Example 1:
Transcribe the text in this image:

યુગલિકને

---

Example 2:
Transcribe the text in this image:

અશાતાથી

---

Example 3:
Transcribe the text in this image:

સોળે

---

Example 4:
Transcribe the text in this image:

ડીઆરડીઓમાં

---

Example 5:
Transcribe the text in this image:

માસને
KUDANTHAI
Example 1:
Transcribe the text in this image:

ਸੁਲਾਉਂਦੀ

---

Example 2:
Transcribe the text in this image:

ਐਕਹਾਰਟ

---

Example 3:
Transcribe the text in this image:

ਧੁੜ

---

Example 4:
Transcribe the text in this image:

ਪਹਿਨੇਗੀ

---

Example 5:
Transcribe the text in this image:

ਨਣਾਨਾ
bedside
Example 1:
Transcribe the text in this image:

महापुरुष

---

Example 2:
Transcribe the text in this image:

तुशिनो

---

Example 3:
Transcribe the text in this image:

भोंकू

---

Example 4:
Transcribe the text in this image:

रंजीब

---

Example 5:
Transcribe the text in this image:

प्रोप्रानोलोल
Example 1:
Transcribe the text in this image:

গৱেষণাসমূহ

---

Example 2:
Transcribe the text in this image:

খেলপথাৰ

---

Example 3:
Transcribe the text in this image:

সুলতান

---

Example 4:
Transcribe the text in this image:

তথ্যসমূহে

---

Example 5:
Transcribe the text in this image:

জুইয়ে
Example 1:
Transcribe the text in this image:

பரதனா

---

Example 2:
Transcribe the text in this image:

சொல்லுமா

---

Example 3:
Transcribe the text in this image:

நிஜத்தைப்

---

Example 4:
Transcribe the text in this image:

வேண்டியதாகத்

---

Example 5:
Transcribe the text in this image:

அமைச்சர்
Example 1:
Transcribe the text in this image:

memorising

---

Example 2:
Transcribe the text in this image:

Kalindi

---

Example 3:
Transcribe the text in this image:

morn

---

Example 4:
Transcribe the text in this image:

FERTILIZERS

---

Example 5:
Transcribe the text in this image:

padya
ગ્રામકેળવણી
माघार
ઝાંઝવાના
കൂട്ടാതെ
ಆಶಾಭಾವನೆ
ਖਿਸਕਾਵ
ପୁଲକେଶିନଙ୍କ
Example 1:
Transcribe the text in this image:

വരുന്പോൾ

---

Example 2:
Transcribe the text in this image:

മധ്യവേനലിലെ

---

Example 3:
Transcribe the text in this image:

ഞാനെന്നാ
──────
Problem statement »
Every entry above must be copied exactly.

Answer for the task »
Example 1:
Transcribe the text in this image:

યુગલિકને

---

Example 2:
Transcribe the text in this image:

અશાતાથી

---

Example 3:
Transcribe the text in this image:

સોળે

---

Example 4:
Transcribe the text in this image:

ડીઆરડીઓમાં

---

Example 5:
Transcribe the text in this image:

માસને
KUDANTHAI
Example 1:
Transcribe the text in this image:

ਸੁਲਾਉਂਦੀ

---

Example 2:
Transcribe the text in this image:

ਐਕਹਾਰਟ

---

Example 3:
Transcribe the text in this image:

ਧੁੜ

---

Example 4:
Transcribe the text in this image:

ਪਹਿਨੇਗੀ

---

Example 5:
Transcribe the text in this image:

ਨਣਾਨਾ
bedside
Example 1:
Transcribe the text in this image:

महापुरुष

---

Example 2:
Transcribe the text in this image:

तुशिनो

---

Example 3:
Transcribe the text in this image:

भोंकू

---

Example 4:
Transcribe the text in this image:

रंजीब

---

Example 5:
Transcribe the text in this image:

प्रोप्रानोलोल
Example 1:
Transcribe the text in this image:

গৱেষণাসমূহ

---

Example 2:
Transcribe the text in this image:

খেলপথাৰ

---

Example 3:
Transcribe the text in this image:

সুলতান

---

Example 4:
Transcribe the text in this image:

তথ্যসমূহে

---

Example 5:
Transcribe the text in this image:

জুইয়ে
Example 1:
Transcribe the text in this image:

பரதனா

---

Example 2:
Transcribe the text in this image:

சொல்லுமா

---

Example 3:
Transcribe the text in this image:

நிஜத்தைப்

---

Example 4:
Transcribe the text in this image:

வேண்டியதாகத்

---

Example 5:
Transcribe the text in this image:

அமைச்சர்
Example 1:
Transcribe the text in this image:

memorising

---

Example 2:
Transcribe the text in this image:

Kalindi

---

Example 3:
Transcribe the text in this image:

morn

---

Example 4:
Transcribe the text in this image:

FERTILIZERS

---

Example 5:
Transcribe the text in this image:

padya
ગ્રામકેળવણી
माघार
ઝાંઝવાના
കൂട്ടാതെ
ಆಶಾಭಾವನೆ
ਖਿਸਕਾਵ
ପୁଲକେଶିନଙ୍କ
Example 1:
Transcribe the text in this image:

വരുന്പോൾ

---

Example 2:
Transcribe the text in this image:

മധ്യവേനലിലെ

---

Example 3:
Transcribe the text in this image:

ഞാനെന്നാ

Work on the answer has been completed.